Some Notes Pertaining to Ch. 6 of E&T

Sec. 6.1 indicates that bootstrapping may be used to estimate the standard error of an estimator no matter how complicated the estimator is. (Note: It is assumed that we're dealing with a random sample, and it should be noted that by random sample E&T mean that we have independent observations from the sample distribution. If the sampling is done without replacement from a finite population and we have what is known as a simple random sample, or perhaps something more complicated if say stratified sampling is used, then modifications may have to be made in order to use bootstrapping effectively.)

s(x) is used to denote the specific estimator of theta being considered --- it's the estimator for which an estimated standard error is desired. (Don't assume that s is the sample standard deviation.) It may or may not be a plug-in estimate.

Some of the material in Sec. 6.2 repeats what has been given previously in E&T. For example, Sec. 6.2 describes bootstrap samples, bootstrap replicates, and the bootstrap estimate of an estimator's standard error; all of which were introduced in Ch. 2. Something new (but hinted at in Ch. 2 with the limiting values of the bootstrap estimates) is the ideal bootstrap estimate of standard error given by (6.3).

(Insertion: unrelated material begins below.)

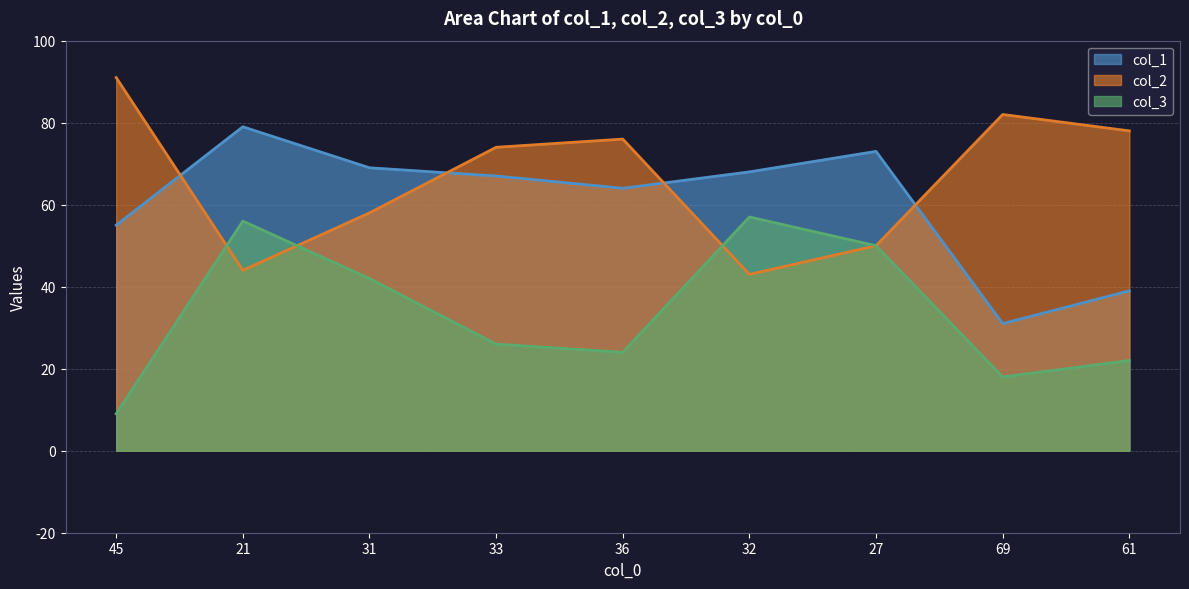

How many intersections are there between col_2 and col_3?

3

Note that it doesn't require that bootstrap samples actually be drawn! The last paragraph of Sec. 6.2 gives a more usable expression for the ideal estimate, and it also indicates that obtaining the ideal estimate may be impractical unless the sample size is really small. It can be noted that the ideal estimate is the plug-in estimate. (Keep in mind that although we may not have a formula like (5.4) on p. 40 to apply the plug-in principle to (and arrive at a tidy expression like (5.12) on p. 43), it's the case that the standard error is always the square root of the variance of the estimator, and so we can just obtain the plug-in estimate of that variance in a very straightforward, though somewhat clunky, manner.)

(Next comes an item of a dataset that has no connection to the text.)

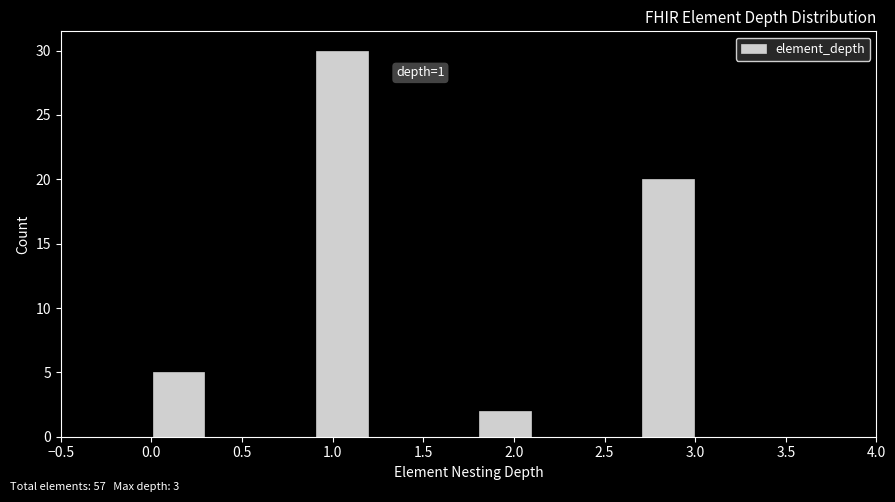

Which range on the x-axis has the tallest bar?

0.9 to 1.2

(6.7) on p. 47 gives us that the limit (as B goes to infinity) of the usual boostrap estimate of standard error, which uses bootstrap samples that are actually drawn, is equal to the ideal estimate. (For large values of B, the proportion of times that each possible bootstrap sample appears in the collection of the B bootstrap samples should be close to the probabilities (the weights, the w_j) given in (6.8) on p. 49.) This suggests that for B sufficiently large, the typical bootstrap estimate of standard error, based on actual bootstrap samples, should (with high probability) be close to the ideal bootstrap estimate (which is good since it may be impractical to obtain the ideal estimate).

This R code can be used to obtain some results similar to those presented in Table 6.1 and on the left in Figure 6.2.

The last paragraph of Sec. 6.3 points out that since we actually have complete knowlege of the population we can in obtain a very good Monte Carlo estimate of the true standard error of the estimator being considered. (In principle we could obtain the exact value of the estimator's standard error.) It can be noted that the bootstrap estimate obtained from just the sample of size 15 and using the largest value tried for B is better than the bootstrap estimates based on smaller values of B. However, it perhaps should also have been pointed out that this is somewhat of a coincidence --- if another sample of size 15 had been drawn and used to obtain the estimated standard error, it may be that for even larger values of B the bootstrap estimate won't be nearly so close to the true standard error (or the very good Monte Carlo estimate of it). With a small random sample, unless the sample has similar characteristics to the population, the bootstrap estimate may not have great accuracy no matter how large B is made. It may be that the bootstrap estimate is about as good as we can do, but its accuracy is usually much more dependent on the sample size, n, than it is on the number of bootstrap samples uses, B.

Bootstrap estimators of standard error tend to have relatively little bias, and their variances decrease as B increases. (Note: On p. 51 E&T refer to the bias and standard deviation of a standard error estimate. I think that to be proper, we should say that an estimate, which is not a random variable, doesn't have a mean or standard deviation. But the estimator is a random variable and we can refer to its bias and standard deviation.)

Formula (6.9) on p. 52 of E&T shows that after a certain point, increasing B won't help much, because for B sufficiently large the contribution to the variability of the bootstrap estimator due to the part of (6.9) that depends on B is somewhat negligible compared to the part that doesn't depend on B. Inaccuracy due to having a small sample size, n, cannot be overcome by using a really large value for B. For a lot of situations encountered in practice, making B larger than 200 may do little to improve accuracy. But making B larger won't hurt, and so if speed is not really an important factor, one might routinely use a value of at least 400 for B --- this will protect against the somewhat rare cases for which appreciable improvement can be obtained by making B larger than 200.

For parametric bootstrapping one obtains the bootstrap samples differently. Instead of resampling from the original data, the data is used to fit a parametric model and then the bootstrap samples are generated using the fitted model. (The values in the bootstrap samples can be, and will typically be, different from the values in the original data set.)

Since we can do bootstrapping without having to assume a parametric model which may be incorrect, typically nonparametric bootstrapping is used.